Tarımın keşfiyle insanların yiyecek aramaktan vazgeçip bunun yerine yiyecek üretimine başladığı, bunun da yerleşimi zorunlu kıldığı gibi bir kural var. Çok genel geçer olan bu kuralın, geçerliliğini kaybettiği Körtik Tepe. Bilinenlerin yeniden ele alınmasını zorunlu kılmıştır, avcılık ve toplayıcılık yapıp, yerleşik düzende yaşayan bir topluluğun var olduğu bir Körtik Tepe var.

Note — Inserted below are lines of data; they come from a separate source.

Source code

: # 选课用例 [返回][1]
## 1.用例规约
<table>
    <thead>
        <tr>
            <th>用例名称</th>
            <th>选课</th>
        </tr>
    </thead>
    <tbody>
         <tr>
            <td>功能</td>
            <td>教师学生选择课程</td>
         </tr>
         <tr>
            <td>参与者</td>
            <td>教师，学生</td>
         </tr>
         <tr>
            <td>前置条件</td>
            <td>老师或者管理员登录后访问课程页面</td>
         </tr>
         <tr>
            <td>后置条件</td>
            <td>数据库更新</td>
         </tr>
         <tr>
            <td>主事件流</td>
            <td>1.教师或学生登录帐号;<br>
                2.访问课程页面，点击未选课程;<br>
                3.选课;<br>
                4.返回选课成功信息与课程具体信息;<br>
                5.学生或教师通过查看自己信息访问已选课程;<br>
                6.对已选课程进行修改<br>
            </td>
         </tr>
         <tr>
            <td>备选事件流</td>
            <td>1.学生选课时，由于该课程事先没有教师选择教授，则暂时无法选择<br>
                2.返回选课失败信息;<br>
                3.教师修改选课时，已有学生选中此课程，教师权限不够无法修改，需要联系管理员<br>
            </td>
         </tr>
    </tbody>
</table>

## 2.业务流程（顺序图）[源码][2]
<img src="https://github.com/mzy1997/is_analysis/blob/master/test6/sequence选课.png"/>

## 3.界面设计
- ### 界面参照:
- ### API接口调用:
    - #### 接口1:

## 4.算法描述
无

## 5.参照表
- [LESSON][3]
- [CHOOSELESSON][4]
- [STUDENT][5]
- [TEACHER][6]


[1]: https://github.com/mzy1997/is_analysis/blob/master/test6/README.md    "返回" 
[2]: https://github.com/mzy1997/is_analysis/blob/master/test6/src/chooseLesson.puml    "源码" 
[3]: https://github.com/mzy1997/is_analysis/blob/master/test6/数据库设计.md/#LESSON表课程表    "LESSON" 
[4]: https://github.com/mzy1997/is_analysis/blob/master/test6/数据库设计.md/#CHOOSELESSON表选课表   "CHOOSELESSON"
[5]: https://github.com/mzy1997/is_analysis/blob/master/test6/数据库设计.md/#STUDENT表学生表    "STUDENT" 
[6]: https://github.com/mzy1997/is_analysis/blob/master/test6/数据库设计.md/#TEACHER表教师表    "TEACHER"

Kazılarda, dünyada hayranlık uyandıran bir yerleşim birimiyle karşılaştırılan ve bilim çevresinin , 'Arkeolojinin başına bin yılda bir gelecek vaka' olarak değerlendirdiği Körtik Tepe’den bahsediyorum.. Buradan çıkarılan 12 bin civarında teşhirlik eser müzeye teslim edilmiş, ayrıca bilimsel derinliğe haiz 20 bin eser çıkarılmış bir Körtik Tepe. Klorit malzemeyle taş kaplar üzerinde figürlü bezemeler Yunan ve sonraki uygarlıkları kıskandıracak düzeyde özenle işlenmiş bir tarih havuzu…

Diyarbakır Körtik Tepe, 12500 ile 12800 yıllık tarım öncesi ilk yerleşik düzen…

Bugün biraz da güncel siyasetten dem vurayım. “Sandık görevlileri AKP’li olduğunu anladıkları zaman onlara büyükşehir oy pusulası vermemiştir “diyen ve insanı güldüren sözü irdeleyeyim diyorum. Hatta yaygın olarak sosyal medyada bu iddiaya karşı; “Sandıkta 1 CHP’li oy çalarken, 1 AKP’li, 1 MHP’li görmüyor, bu yetmezmiş gibi sandık başkanı da görmüyor, yetmiyor en az 2 AKP’li 1 MHP’li müşahit üye de görmüyor.” Denildiğinden biraz olsun söz edeyim diyorum, ama aklıma hemen; Bu büyük tarihi miraslar, Diyarbakır'ı Dünya Turizmi’nde marka şehir yapmaya yeterlidir, diyesim geliyor.

Sevgili basın mensubu arkadaşlarım, sevgili STK’lı arkadaşlar, dernek başkan ve üyeleri, sonuç olarak ben Diyarbekirliyim ya da ben Diyarbekiri seviyorum diyen dostlar; Diyarbekir için Diyarbekir’in bizlere sunduğu bunca tarihi değerlerin gün yüzüne çıkması, layıkıyla tanıtılması, için elimizden ne geliyorsa yapalım. Siyasileri ve de devletin tüm yetkililerini Diyarbekirimize hizmete davet edelim. Zorlayalım. Varsa önerilerimizi sunalım. Gezip gördüğümüz tüm eksiklikleri ilgililere duyuralım. Yazalım, çizelim. Gerekirse sesli ya da yazılı olarak halkımıza duyuralım…

Devam edeceğim.

Şimdi sıra kirveme söyleyeceklerimde,

Kirveme öğütler;

Kirvem şuna inan, bütün uyuyanları uyandırmaya bir tek uyanık yeter. O da sen olmaya çalış.

Güzel bir hafta dileğiyle,

Dostça kalın…

Anzele; büyük bir Balıklıgöl haline getirip, turizme kazandırılsın…  

“Diyarbekir 5 Nolu Cezaevi, MÜZEYE dönüştürülsün.”

“SUR İÇİ; DÜNYANIN EN BÜYÜK AÇIK HAVA MÜZESİ OLSUN.”

“Sur İlçesinin adı “ESKİ DİYARBEKİR” ya da SURKENT olsun.”

 “ŞEHRİN STADI, ŞEHRİN ÖZGÜRLÜK MEYDANI OLSUN.”

Daha da önemlisi;

YAKIP YIKILAN BÖLGELERDE EVLER, ASLINA UYGUN VE DİYARBEKİR EVLERİNE YAKIŞIR BİR BİÇİMDE YAPILSIN.